[NEW YORK] The yen weakened sharply on Friday amid reports that the Bank of Japan is mulling cutting the rates on some loans to banks into negative territory.
Such a move would support the banks' earnings but also serve as stimulus by possibly pushing more money into the economy.
The news sent the yen tumbling 2.1 per cent against the dollar and 1.5 per cent on the euro, reversing a trend that saw the Japanese currency hit its highest level against the dollar in 18 months last week.
The news came a week before the BoJ holds a policy meeting amid an economy that continues to lack traction and was hit by two deadly earthquakes on April 14.
The BoJ already has been charging banks for parking their excess funds at the central bank, and the possibility of it taking a step to pay banks to borrow from it would add another layer of stimulus.

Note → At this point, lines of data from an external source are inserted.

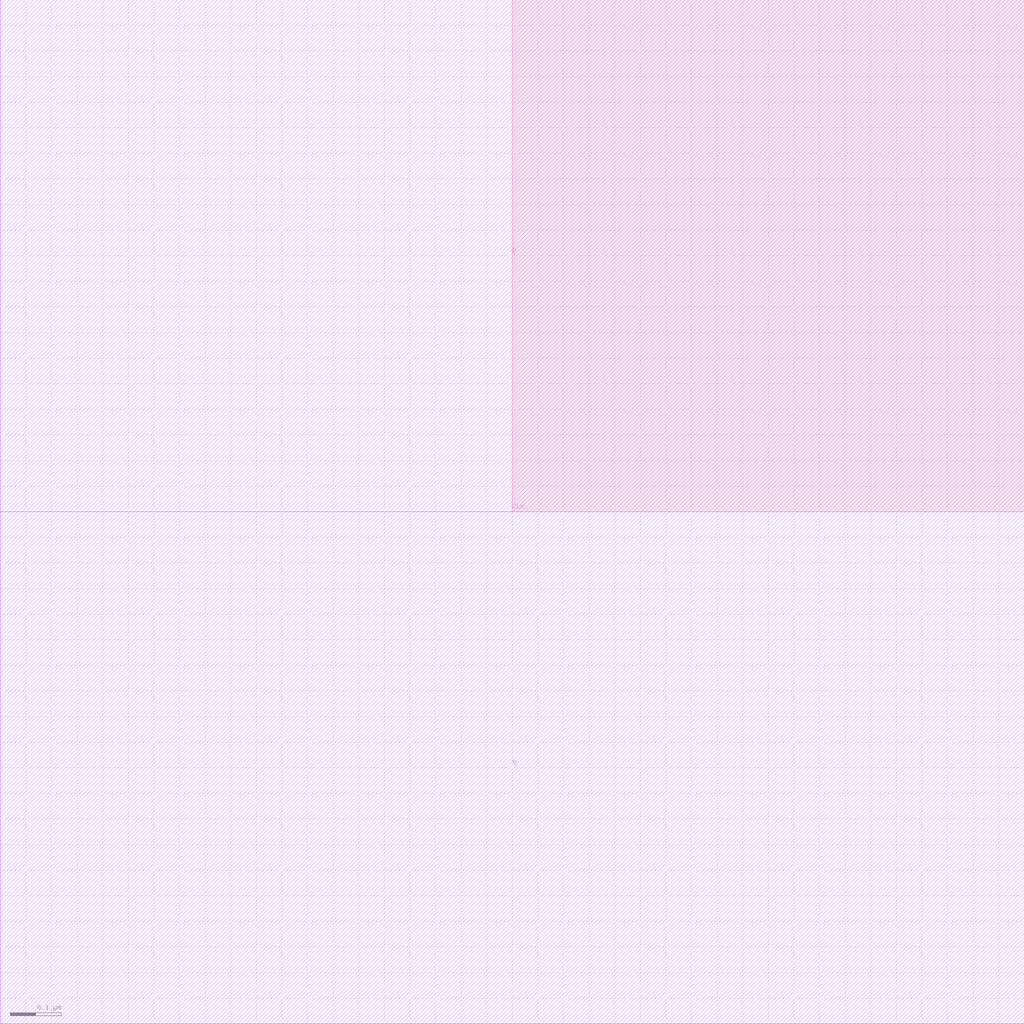
<source format=lef>
VERSION 5.8 ;
BUSBITCHARS "[]" ;
DIVIDERCHAR "/" ;

MACRO FF
  ORIGIN 0 0 ;
  SIZE 1.00 BY 1.00 ;
  PIN D
    DIRECTION INPUT ;
    USE SIGNAL ;
    PORT 
      LAYER M1 ;
        RECT -1 0 1 1 ;
    END
  END D
  PIN Q
    DIRECTION OUTPUT ;
    USE SIGNAL ;
    PORT
      LAYER M1 ;
        RECT -1 -1 1 0 ;
    END
  END Q
  PIN CLK
    DIRECTION INPUT ;
    USE CLOCK ;
    PORT
      LAYER M1 ;
        RECT -1 -1 1 1 ;
    END
  END CLK
END FF

</source>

"This would mean banks can receive money for borrowing from the Bank of Japan," said Masahiro Ichikawa, a senior strategist at Sumitomo Mitsui Asset Management.
"It's a plus for bank profitability as it eases the burden from the BoJ's negative interest rates." The dollar, meanwhile, drifted higher against the euro, with the market waiting for any Federal Reserve announcements after its policy meeting next week.
The Fed is not expected to move its key rates but could spell out better its plans for increases.